[AVAILABLE RECORDS — start]
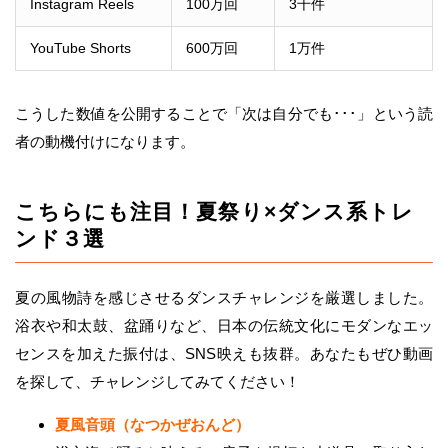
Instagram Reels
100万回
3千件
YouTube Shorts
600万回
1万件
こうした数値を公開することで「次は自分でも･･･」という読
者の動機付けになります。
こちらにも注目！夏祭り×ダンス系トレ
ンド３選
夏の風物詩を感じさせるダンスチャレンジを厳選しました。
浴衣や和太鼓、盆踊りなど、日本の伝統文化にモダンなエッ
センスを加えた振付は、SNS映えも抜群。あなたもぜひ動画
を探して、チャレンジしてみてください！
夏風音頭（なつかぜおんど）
[AVAILABLE RECORDS — finish]
[AVAILABLE RECORDS — start]
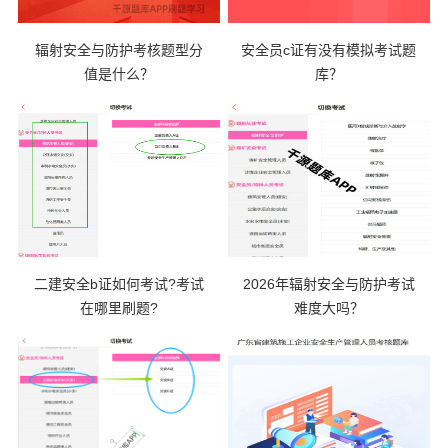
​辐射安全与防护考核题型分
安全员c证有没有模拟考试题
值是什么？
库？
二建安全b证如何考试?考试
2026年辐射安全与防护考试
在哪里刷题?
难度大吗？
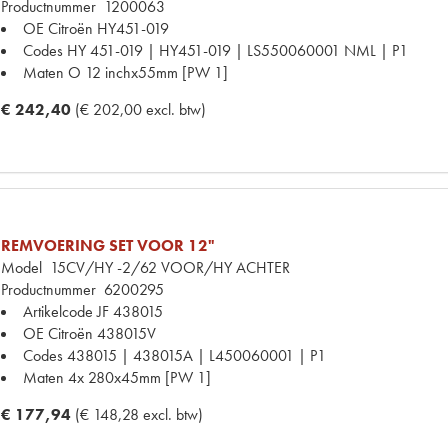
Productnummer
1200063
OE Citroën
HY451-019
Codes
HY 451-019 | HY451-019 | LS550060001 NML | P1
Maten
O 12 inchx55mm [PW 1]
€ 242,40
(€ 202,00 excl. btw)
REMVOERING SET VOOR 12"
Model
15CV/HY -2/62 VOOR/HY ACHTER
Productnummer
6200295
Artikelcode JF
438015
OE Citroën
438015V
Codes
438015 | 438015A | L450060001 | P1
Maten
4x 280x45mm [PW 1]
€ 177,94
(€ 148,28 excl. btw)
[AVAILABLE RECORDS — finish]
** PROBLEM REQUIREMENTS **
From the records above, transcribe without alteration every line from the one with "Instagram Reels" to the one with "夏風音頭（なつかぜおんど）", inclusive.

** FINISHED EXERCISE **
Instagram Reels
100万回
3千件
YouTube Shorts
600万回
1万件
こうした数値を公開することで「次は自分でも･･･」という読
者の動機付けになります。
こちらにも注目！夏祭り×ダンス系トレ
ンド３選
夏の風物詩を感じさせるダンスチャレンジを厳選しました。
浴衣や和太鼓、盆踊りなど、日本の伝統文化にモダンなエッ
センスを加えた振付は、SNS映えも抜群。あなたもぜひ動画
を探して、チャレンジしてみてください！
夏風音頭（なつかぜおんど）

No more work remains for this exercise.